Task details
Start at the line containing "para máquina local" and stop after the line containing "no repositório local". Write those lines out again, swapping "máquina local" for "computador local" and leaving everything else unchanged.

Task material
-*-*-

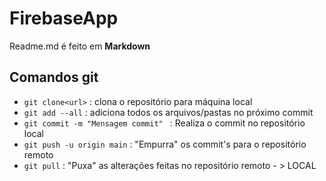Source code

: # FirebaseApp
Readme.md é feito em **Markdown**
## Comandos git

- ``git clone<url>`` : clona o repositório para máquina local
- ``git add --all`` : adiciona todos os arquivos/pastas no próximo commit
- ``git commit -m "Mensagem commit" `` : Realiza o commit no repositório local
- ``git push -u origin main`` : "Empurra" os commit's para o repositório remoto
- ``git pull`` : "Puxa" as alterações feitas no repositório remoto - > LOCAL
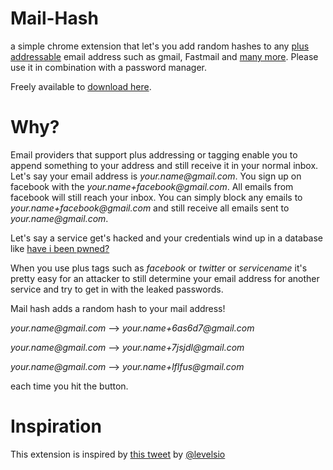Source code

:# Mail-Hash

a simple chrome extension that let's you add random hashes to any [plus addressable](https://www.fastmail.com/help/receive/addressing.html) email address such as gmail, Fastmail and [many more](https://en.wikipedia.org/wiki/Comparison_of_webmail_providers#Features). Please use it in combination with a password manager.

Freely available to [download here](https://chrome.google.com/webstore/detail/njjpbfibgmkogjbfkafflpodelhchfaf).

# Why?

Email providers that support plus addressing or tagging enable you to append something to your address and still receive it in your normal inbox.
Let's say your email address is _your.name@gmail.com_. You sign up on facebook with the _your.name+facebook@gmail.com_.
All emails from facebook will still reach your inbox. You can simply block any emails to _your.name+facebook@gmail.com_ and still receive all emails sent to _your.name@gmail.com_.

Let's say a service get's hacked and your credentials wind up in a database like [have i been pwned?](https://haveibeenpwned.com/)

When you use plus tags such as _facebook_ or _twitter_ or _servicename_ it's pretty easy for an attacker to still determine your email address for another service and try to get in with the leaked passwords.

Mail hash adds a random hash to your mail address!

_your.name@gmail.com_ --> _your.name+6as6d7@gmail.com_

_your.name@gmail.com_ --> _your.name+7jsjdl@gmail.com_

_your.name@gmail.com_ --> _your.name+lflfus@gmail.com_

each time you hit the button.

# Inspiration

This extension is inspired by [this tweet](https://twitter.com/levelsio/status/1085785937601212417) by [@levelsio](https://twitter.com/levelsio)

-*-*-

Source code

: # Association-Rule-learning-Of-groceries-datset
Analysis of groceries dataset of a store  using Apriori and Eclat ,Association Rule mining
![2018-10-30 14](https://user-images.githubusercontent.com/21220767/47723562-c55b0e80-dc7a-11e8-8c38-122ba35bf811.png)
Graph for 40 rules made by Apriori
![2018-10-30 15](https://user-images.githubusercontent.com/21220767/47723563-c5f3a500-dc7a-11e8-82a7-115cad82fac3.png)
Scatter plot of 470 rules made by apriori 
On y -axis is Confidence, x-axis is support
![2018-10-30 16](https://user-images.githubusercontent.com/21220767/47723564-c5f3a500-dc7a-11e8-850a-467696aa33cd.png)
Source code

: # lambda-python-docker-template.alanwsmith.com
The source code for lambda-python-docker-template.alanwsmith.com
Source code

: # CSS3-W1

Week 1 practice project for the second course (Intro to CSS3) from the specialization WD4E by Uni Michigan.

-*-*-

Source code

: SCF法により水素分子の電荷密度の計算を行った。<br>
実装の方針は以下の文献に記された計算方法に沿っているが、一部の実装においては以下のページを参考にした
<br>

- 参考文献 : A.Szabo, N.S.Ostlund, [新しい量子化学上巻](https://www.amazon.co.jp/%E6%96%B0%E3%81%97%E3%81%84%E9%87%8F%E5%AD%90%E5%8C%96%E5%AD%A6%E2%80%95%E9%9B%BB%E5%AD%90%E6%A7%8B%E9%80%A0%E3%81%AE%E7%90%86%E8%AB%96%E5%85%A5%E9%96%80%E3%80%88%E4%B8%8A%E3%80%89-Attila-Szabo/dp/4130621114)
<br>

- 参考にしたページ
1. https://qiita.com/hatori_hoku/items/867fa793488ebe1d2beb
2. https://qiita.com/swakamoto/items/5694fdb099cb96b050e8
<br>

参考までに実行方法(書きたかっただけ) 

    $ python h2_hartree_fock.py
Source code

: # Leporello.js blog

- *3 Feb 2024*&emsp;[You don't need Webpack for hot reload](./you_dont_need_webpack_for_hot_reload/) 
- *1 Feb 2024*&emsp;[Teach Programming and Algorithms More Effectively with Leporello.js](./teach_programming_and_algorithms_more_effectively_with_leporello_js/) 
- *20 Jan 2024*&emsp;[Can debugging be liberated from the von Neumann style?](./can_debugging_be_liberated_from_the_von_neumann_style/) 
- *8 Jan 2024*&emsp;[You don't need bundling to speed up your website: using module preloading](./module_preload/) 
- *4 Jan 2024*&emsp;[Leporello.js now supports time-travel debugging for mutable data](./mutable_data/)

-*-*-

Output
- ``git clone<url>`` : clona o repositório para computador local
- ``git add --all`` : adiciona todos os arquivos/pastas no próximo commit
- ``git commit -m "Mensagem commit" `` : Realiza o commit no repositório local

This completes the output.